The Quantum Pontiff

War is a classic kids card game. I spent many an hour wiling away the time playing war growing up. Enough so that I actually developed a strategy for the game. A strategy for the game of war? That’s crazy talk.

For those who’ve never encounter the game of war here are the rules. A standard deck of 52 cards is shuffled and split between two equal stacks which are then given to the two players. The players then turn over the top card of their stacks and the player with the higher rank card “wins” and gets to take the two cards and place them at the bottom of their stack. If the cards end up being the same rank, then a “war” occurs. The players each deal two cards face down (it doesn’t really matter that they are face down. Variants of the game include dealing one card face down instead of two.) They then each deal a face up card and the player with the higher rank of these cards wins. If the ranks are the same, then another war ensues. If at any time during a war, a player runs out of cards, then the last card they can play is used as the face up card for the war (this could even be the card which started the war.) The goal, of course, is to be the person who ends up with all the cards (this is war, after all.)

So how in the world could there be a strategy for war? Well it all comes from the fact that when you win, you get to place cards at the bottom of the deck in an order which you get to choose. Of course if both players randomly place the winning bounty of cards onto the bottom of their deck, the game is symmetric and no one has an advantage. But what if you are playing against someone who randomly places cards at the bottom of the deck. Is there then a strategy which can give you an advantage?

When I was a kid I came up with just such a simple strategy for winning the game of war. My idea was that wars were very important in the game of war (whoda thunk?) and in particular it was important to try to setup your cards in such a was as to win as many wars as possible. The strategy thus worked by attempting to make the cards as close as possible to the template high, low, low, high, low, low, high, etc. One can do this by keeping track of where you are in such a template and then everytime you win ordering your cards so as to best match this template. There is some arbitrariness in this idea: for example if you win and get two cards which should be low, low in the sequence, which one do you put first? One could arbitrarily break ties for this problem or one could use a fixed strategy there as well. Yeah, all good and such, but does this strategy really provide any advantage?
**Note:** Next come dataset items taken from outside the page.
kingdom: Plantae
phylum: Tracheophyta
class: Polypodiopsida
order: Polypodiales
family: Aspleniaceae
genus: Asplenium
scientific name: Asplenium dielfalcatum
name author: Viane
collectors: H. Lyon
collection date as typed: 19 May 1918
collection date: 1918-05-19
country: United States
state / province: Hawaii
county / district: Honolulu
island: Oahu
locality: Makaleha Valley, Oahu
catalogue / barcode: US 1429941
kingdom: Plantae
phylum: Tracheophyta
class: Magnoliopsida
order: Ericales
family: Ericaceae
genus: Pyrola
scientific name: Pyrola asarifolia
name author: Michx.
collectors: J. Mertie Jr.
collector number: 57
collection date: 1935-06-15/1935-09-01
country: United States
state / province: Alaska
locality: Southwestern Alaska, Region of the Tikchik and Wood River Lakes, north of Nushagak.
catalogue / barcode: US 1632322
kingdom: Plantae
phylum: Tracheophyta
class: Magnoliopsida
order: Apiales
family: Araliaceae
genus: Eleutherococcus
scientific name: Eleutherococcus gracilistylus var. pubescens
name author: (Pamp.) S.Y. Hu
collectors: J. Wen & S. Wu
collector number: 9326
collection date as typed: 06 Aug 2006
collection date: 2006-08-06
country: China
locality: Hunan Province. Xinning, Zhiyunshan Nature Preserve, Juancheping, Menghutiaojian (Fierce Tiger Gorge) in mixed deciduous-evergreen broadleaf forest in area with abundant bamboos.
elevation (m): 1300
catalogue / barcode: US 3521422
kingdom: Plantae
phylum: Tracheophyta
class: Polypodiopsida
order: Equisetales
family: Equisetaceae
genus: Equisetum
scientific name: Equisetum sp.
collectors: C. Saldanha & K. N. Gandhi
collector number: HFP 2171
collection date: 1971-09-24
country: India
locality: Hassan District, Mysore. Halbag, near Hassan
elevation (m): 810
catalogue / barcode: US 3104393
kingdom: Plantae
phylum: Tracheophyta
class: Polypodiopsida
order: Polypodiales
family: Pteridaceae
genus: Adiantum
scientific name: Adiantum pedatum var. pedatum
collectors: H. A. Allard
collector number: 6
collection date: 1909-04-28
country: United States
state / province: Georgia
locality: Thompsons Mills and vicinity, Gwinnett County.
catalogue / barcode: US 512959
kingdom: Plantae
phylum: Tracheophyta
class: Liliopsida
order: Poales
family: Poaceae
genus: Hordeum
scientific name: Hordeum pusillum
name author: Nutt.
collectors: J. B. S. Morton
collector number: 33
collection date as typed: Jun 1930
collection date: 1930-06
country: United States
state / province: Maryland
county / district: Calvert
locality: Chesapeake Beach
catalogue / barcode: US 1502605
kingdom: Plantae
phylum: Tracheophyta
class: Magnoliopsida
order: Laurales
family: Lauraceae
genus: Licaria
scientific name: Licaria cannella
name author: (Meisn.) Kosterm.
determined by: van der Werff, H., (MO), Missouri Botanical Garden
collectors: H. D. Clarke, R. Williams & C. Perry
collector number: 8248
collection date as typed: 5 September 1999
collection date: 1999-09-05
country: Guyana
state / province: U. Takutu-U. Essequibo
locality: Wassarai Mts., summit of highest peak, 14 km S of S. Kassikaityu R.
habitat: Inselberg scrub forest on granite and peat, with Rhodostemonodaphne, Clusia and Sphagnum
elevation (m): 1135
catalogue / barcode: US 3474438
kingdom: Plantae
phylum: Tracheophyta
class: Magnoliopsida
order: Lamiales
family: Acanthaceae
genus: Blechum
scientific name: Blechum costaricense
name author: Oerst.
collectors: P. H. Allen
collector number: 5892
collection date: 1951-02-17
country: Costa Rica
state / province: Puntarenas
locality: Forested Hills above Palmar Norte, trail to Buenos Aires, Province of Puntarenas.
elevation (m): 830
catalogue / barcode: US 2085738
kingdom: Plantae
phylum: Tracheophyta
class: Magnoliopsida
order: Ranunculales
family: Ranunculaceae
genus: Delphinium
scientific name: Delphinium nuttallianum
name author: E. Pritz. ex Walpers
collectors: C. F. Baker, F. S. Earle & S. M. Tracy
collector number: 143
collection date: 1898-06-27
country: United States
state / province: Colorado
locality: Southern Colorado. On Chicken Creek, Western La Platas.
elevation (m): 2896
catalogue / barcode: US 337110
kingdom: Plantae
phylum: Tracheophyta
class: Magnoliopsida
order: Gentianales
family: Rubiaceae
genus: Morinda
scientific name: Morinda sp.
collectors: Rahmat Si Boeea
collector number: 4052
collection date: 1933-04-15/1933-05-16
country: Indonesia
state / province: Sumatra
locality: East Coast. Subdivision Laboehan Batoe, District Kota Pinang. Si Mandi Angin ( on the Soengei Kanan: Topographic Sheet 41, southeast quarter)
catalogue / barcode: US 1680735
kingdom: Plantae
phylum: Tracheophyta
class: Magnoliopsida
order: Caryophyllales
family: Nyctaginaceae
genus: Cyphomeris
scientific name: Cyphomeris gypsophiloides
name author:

Well, the question is, does my childhood strategy actually provide any advantage against a player that is randomizing the cards they put at the bottom of their deck? Today after many years of procrastination I cranked out a little python code to test this. The code implemented the strategy in a manner such that for any given sequence of high/lows that it was trying to match, the cards were sorted in such a way that the high’s were sorted in descending order and the lows in descending order. Thus if you win the cards 1,5,10,7,8,9,6,12 and were trying to match high, low, low, high, low, low, high, low the order would be 12,1,5,10,6,7,9,8.

And what are the results? Well it turns out that indeed this strategy does give you an advantage. After one million games of war, the player implementing this strategy won 548330 times. Okay, not a huge advantage, but not insignificant either.

But this got me thinking, what about other simple strategies? Suppose you follow a repeated template of high,low, for example? Or high,high,low? Note that because of the way I coded up the program there is sorting going on. Thus a high, high, template causes you to order your cards in increasing order and a low, low template causes you to order your cards in decreasing order. Here are the results of simulations of 100000 games:


Template Wins Notes
[high] 51336 decreasing sort
[low] 40632 increasing sort
[high,low] 42102
[hi,lo,lo] 54854
[high,high,low] 58190
[low,low,low,high] 40653
[low,low,high,high] 46947
[low,high,high,high] 50196
Wins for the player using the strategy given in the template.


An interesting high performing strategy on this list is the high,high,low strategy. It’s not obvious to me why this strategy performs so well, but it gives you a pretty significant edge against a random ordering player.

So that’s my basic strategy for winning the card game of war. So go out and defeat the average uninformed war player! Fame and fortune will certainly surely then be yours.

David Lightman: What is the primary goal?
Joshua: You should know, Professor. You programmed me.
David Lightman: C’mon. What is the primary goal?
Joshua: To win the game.

Comments

  1. #1 Ben_Wraith
    September 12, 2008

    What if your opponent isn’t doing something as elaborate as this, but isn’t putting the cards underneath truly randomly either?

  2. #2 Dave Bacon
    September 12, 2008

    Depends on what they are doing. I’ve run a few to see what happens but haven’t looked at a matrix of differing strategies.

  3. #3 Janne
    September 12, 2008

    The reason for high-high-low to be better may simply be that it increases the chance for you to get in phase in the case of a war; as far as I can see, it doubles it.

  4. #4 G Barnett
    September 15, 2008

    Any winning strategies for a variant of War that includes:
    1) 6 decks
    2) Wars using numbers of face-down cards equal to the value of the cards that started the war
    and
    3) Doubling the war value if they’re the same suit?

    The shuffles get a bit unwieldy, I admit…. :)

  5. #5 jeff watson
    September 18, 2008

    When I was a kid, I found that dealing seconds and a good base deal made my job easier.

    That was also about the time that I learned to never, ever play cards with a magician.